What you will do: Resume the review of the book about Bitcoin and the parallel economy, writing on from its last sentence.

Passage provided:
● ● ● ● ● ● ●
Mises Wire

Review: Bitcoin: The Inverse of Clown World

Once you see a new world, you can’t unsee it.

Unfolding across America and the world is a new, parallel economy—nay, even a parallel life. It started with the most promising solution to a broken money and headed downstream from there. Inflation, money printing, misallocation of resources, central bank bailouts, and interventions—many of us saw these for what they were and recognized how damaging their mishandling has become to economic affairs and the fabric of society itself.

Now people receive their information via unstoppable, decentralized freedom networks like Nostr, share encrypted messages over programs like Signal, and hold their wealth in unstoppable, decentralized monies. Additionally, people increasingly acquire their sustenance from local growers and tell the IRS squat about it. More people than ever—somewhere between 5% and 10% of American schoolchildren—are homeschooled. The new world unfolding is slowly making the legacy one obsolete.
● ● ● ● ● ● ●
Exercise data:
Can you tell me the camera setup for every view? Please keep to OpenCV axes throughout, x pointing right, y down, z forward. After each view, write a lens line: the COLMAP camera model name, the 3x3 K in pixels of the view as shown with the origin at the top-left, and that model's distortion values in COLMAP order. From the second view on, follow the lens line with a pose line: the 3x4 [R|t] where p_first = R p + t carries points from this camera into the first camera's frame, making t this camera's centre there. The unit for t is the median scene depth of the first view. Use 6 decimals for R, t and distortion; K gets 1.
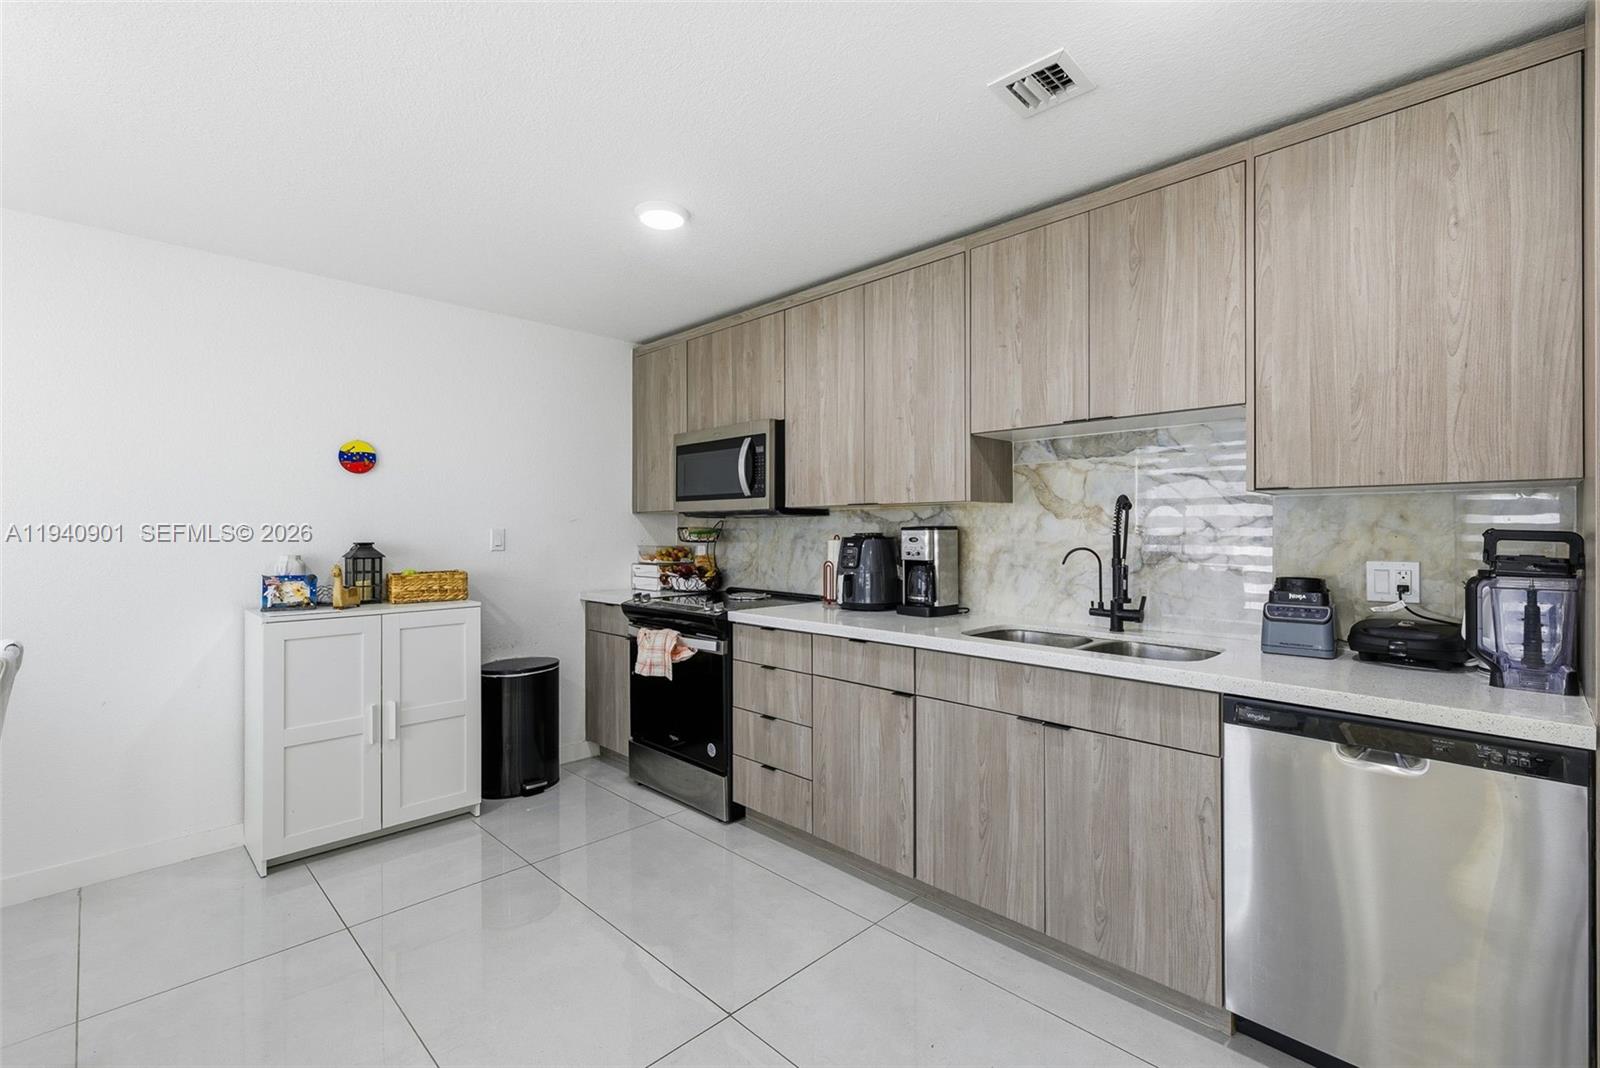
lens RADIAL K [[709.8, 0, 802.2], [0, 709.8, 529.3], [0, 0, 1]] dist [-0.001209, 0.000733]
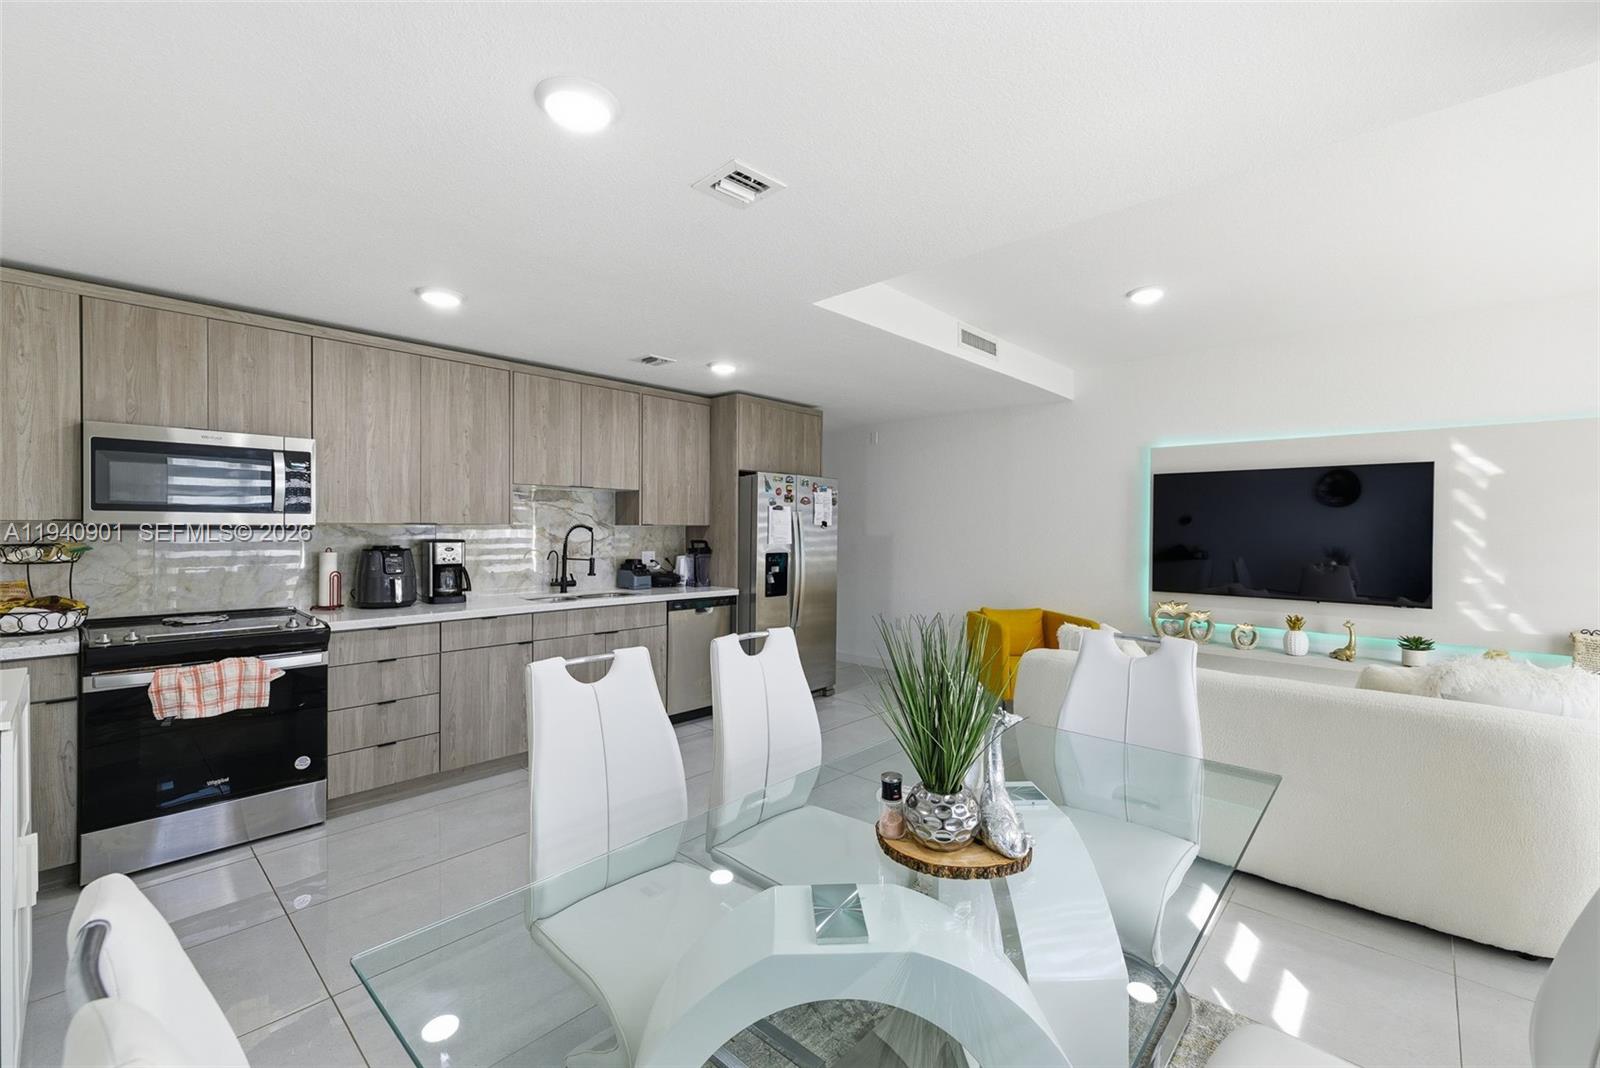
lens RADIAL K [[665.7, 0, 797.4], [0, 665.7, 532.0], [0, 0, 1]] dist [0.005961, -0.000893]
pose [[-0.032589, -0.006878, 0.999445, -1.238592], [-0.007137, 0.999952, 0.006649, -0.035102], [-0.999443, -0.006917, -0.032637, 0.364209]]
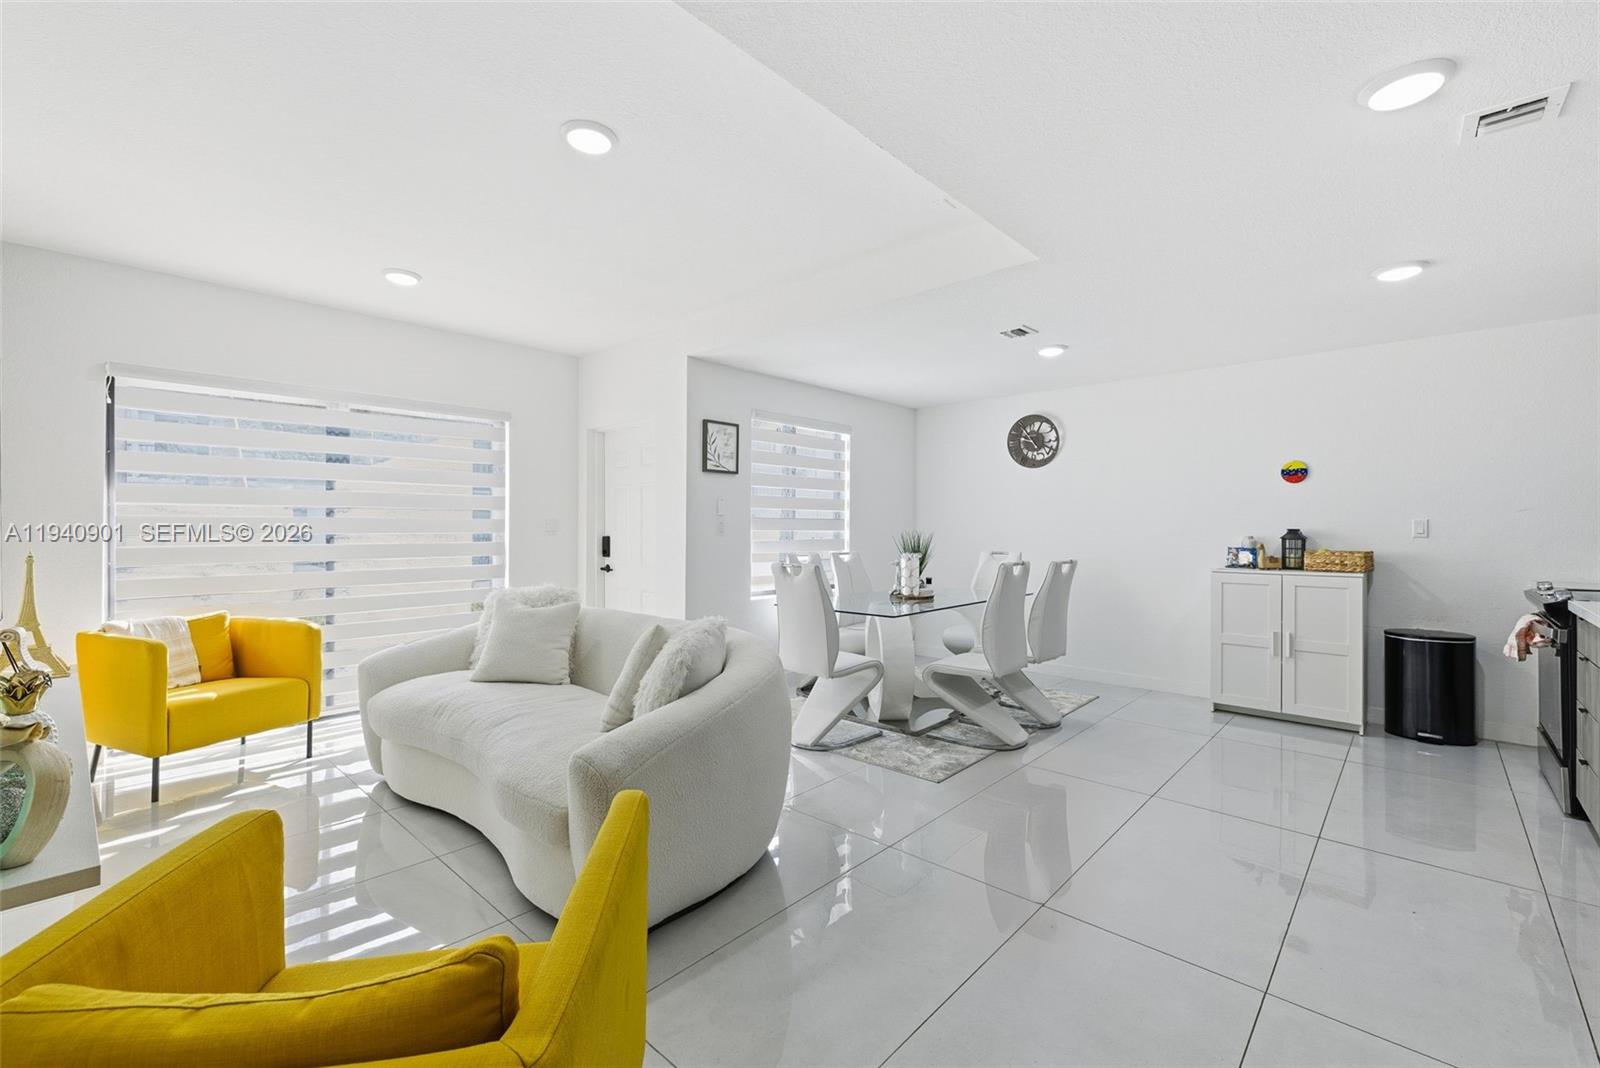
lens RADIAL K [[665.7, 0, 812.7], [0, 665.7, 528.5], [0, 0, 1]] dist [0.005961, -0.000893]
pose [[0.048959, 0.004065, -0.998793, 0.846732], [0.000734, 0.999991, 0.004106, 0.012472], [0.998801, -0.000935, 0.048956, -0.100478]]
● ● ● ● ● ● ●
Response for this exercise:
To assist you and bring you some needed entertainment on the journey, is Knut Svanholm, author of Bitcoin: Everything Divided by 21 Million and Praxeology, last year’s excellent attempt at marrying the worlds of Bitcoin and Austrian economics. He has now teamed up with his podcast sidekick, Luke de Wolf, in producing Bitcoin: The Inverse of Clown World. It’s a freedom manifesto, a rallying cry for a better world, and a hilarious anti-festschrift for the broken, clownish world we see around us.

Across thirteen easily-digestible chapters, we are treated to personal anecdotes and some insight into guarding one’s own attention; game theory and praxeology; Hoppe and argumentation ethics; critical thinking about democracy and collectivism. The chapters are intentionally written to be self-contained, stand-alone essays—perfect for a short read before bed or on the beach. At times, that makes them echo-y, with the exact same quotes and phrases used repeatedly.

We get musings on creativity, Stoicism, and what the relationship is between freedom and responsibility. Small steps toward freedom in your own life creates more “freedom dioxide” in the global atmosphere. The authors ask how “wokeism” works and deliver plenty of thoughtful dissection in between the laughable values and behaviors worn with pride by the lizard-like creatures running the political theater.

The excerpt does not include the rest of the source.